À cette heure du débat, il me paraît difficile de se précipiter pour adopter quoi que soit dans ce domaine, sans disposer des informations qui nous manquent et que nous avons souhaitées.
Je voudrais, pour ma part, me limiter à un seul vœu : que l’État, ou les États européens, profitant de la déréglementation du marché de l’électricité, ne se désengage pas de ce domaine, même s’il ne s’agit que de surveillance. C’est bien le contraire que les usagers attendent – pas seulement ceux qui habitent à côté des lignes ! – et, avec eux, l’ensemble de la collectivité nationale dans ses domaines d’activité les plus variés.
Permettez-moi d’ajouter, un peu en marge de ce débat, que des problématiques de même nature s’appliquent au WiFi, au WiMax, autant qu’à la téléphonie mobile. S’il avait été présent, François Fortassin aurait exprimé, lui aussi, son inquiétude à cet égard.

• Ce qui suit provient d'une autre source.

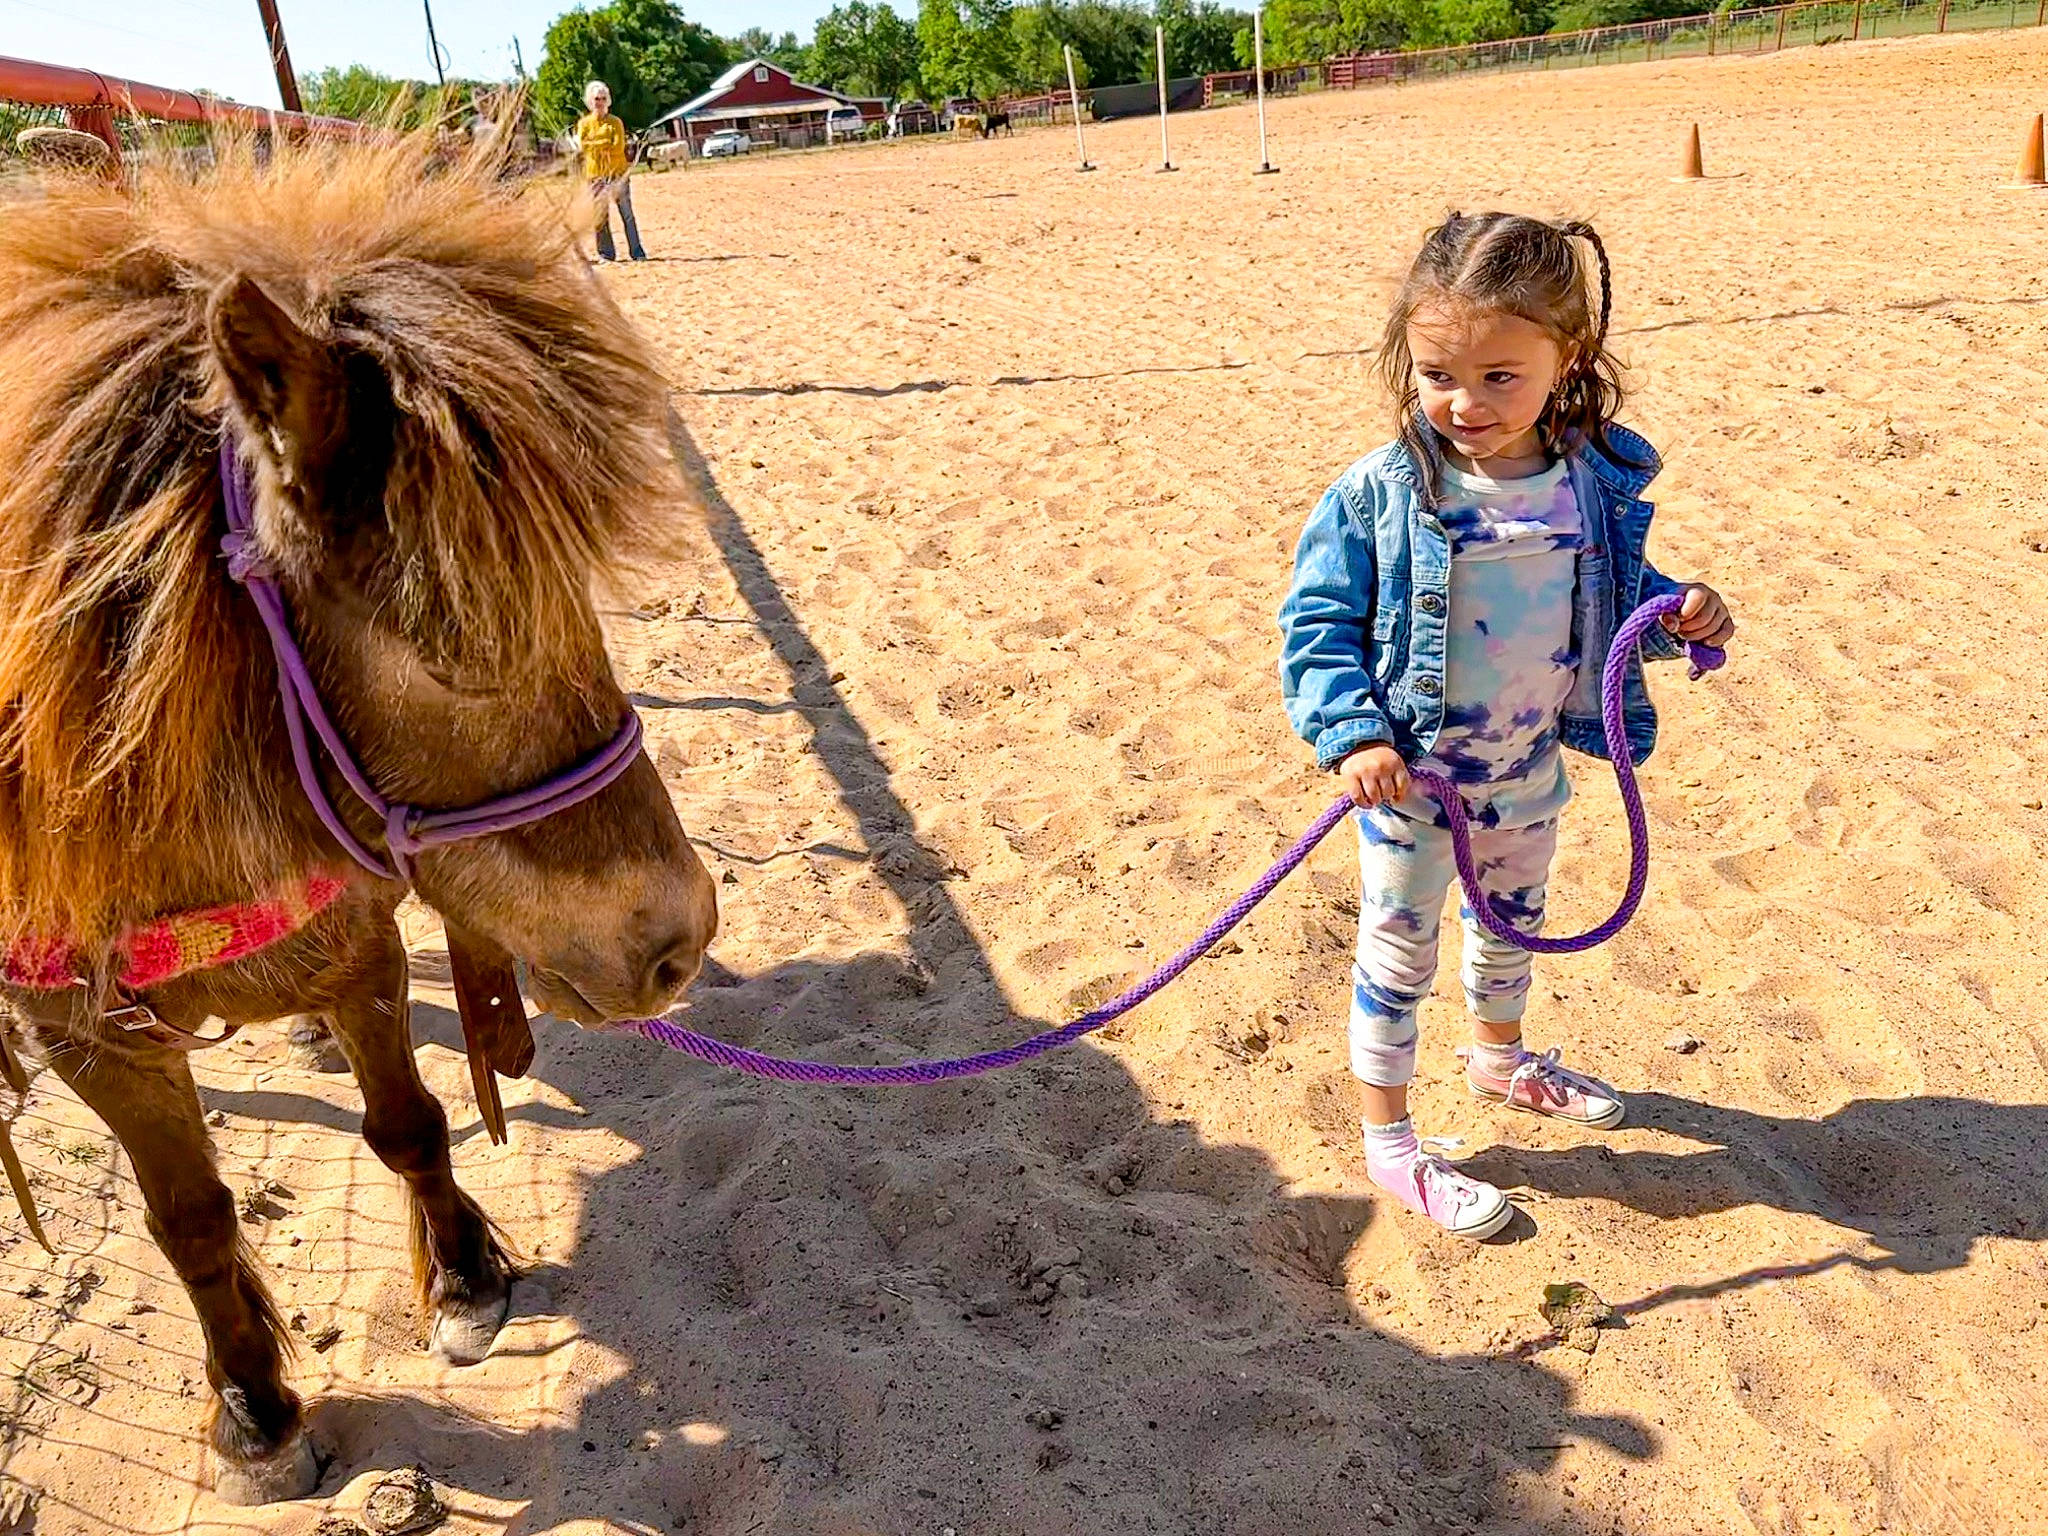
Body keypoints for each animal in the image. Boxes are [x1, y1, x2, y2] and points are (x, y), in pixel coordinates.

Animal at [0, 134, 719, 1503]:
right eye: (451, 653)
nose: (679, 939)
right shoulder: (86, 1037)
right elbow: (190, 1222)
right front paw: (253, 1407)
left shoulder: (358, 941)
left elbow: (410, 1122)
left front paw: (466, 1279)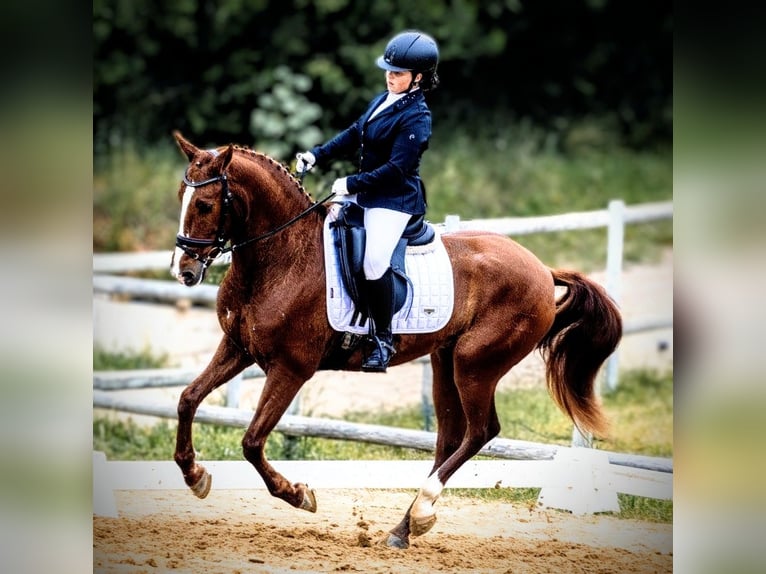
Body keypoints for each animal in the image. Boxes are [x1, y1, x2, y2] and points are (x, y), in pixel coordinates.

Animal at [169, 131, 622, 549]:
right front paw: (194, 475)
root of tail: (543, 270)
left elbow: (251, 441)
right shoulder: (237, 348)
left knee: (480, 431)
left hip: (476, 364)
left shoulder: (291, 369)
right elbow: (188, 399)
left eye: (205, 204)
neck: (281, 258)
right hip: (445, 361)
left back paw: (421, 511)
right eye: (180, 197)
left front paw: (298, 495)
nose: (184, 271)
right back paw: (403, 529)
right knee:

Dans ces domaines, la vigilance est indispensable. Je ne veux pas manquer, en cet instant, de saluer la mémoire de cet exceptionnel anthropologue et ethnologue, Claude Lévi-Strauss, décédé l’an dernier, qui est le premier à avoir fait naître le concept d’humanisme écologique. Dans Tristes tropiques, il s’écriait : « Un humanisme bien ordonné ne commence pas par soi-même, mais place le monde avant la vie, la vie avant l’homme, le respect des autres êtres avant l’amour-propre ».